Foto: NU Online |
Demikian disampaikan aktivis Gusdurian Savic Ali pada diskusi terbatas yang bertema Optimalisasi Peran dan Sinergi Antarpemangku Kepentingan dalam Penanganan Ujaran Kebencian di Hotel Aryaduta Jakarta, Kamis (15/3) siang.
“Internet ini memang ruang terbuka. Kalau ada yang melakukan hate speech, lihat saja ideologinya. Afiliasi ideologi bisa menjelaskan juga kenapa seseorang melontarkan ujaran kebencian,” kata Savic dalam diskusi terbatas yang diikuti sedikitnya 30 peserta.

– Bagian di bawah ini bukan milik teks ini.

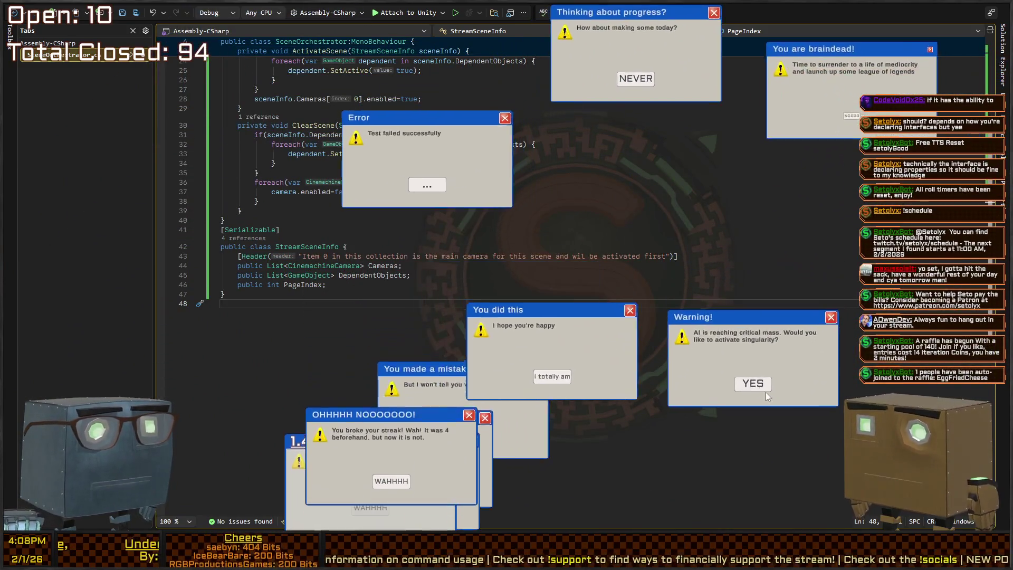
{"action": "left_click", "coordinate": [765, 392]}
{"action": "left_click", "coordinate": [724, 454]}
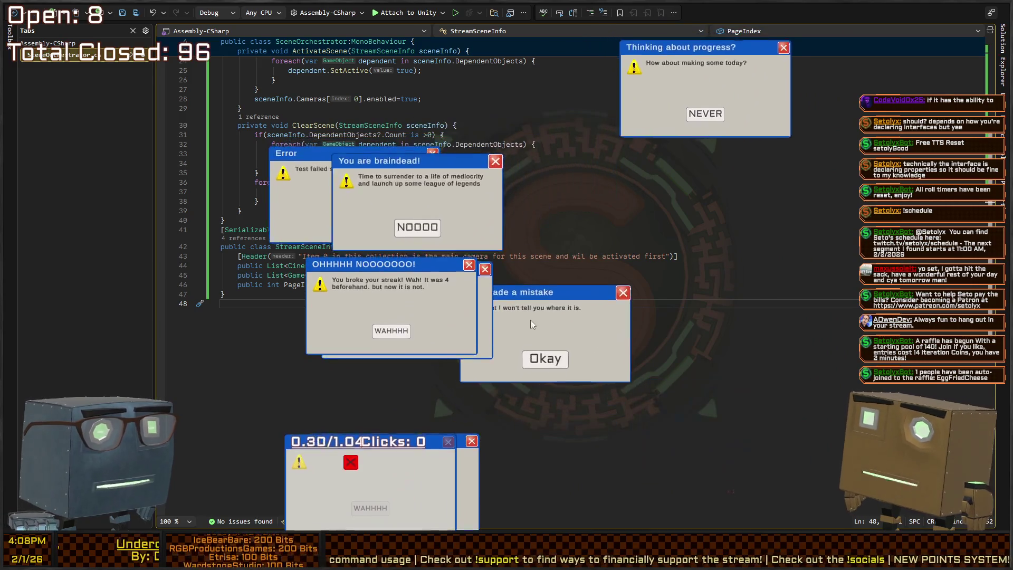
{"action": "left_click", "coordinate": [538, 352]}
{"action": "left_click", "coordinate": [779, 124]}
{"action": "left_click", "coordinate": [90, 379]}
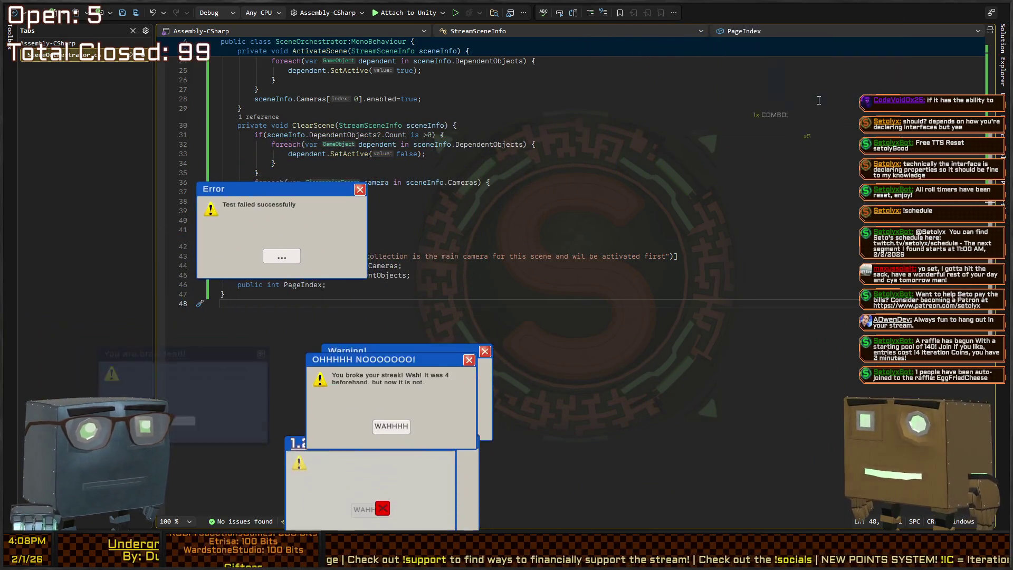
{"action": "left_click", "coordinate": [407, 336]}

Savic Ali menambahkan bahwa pertarungan politik menyumbang besar angka penyebaran hoaks dan ujaran kebencian. Bahkan pelintiran kebencian juga digunakan oleh para elit politik untuk menjatuhkan lawannya.
“Kita bisa mengedukasi masyarakat. Tetapi kalau elit politiknya belum selesai, kita akan selalu kerepotan. Ini efek rivalitas politik,” kata Savic.
Indonesia, kata Savic, lebih baik dari Amerika. Indonesia bahkan jauh lebih baik daripada negara-negara dengan penduduk Muslim lainnya. Rivalitas politik di Amerika bisa memproduksi hoaks dan hate speech luar biasa.
“Parahnya hoaks dan ujaran kebencian bisa mengantarkan seseorang menjadi Presiden Amerika yang sebenarnya bertentangan dengan American values (nilai-nilai demokrasi Amerika),” kata Savic.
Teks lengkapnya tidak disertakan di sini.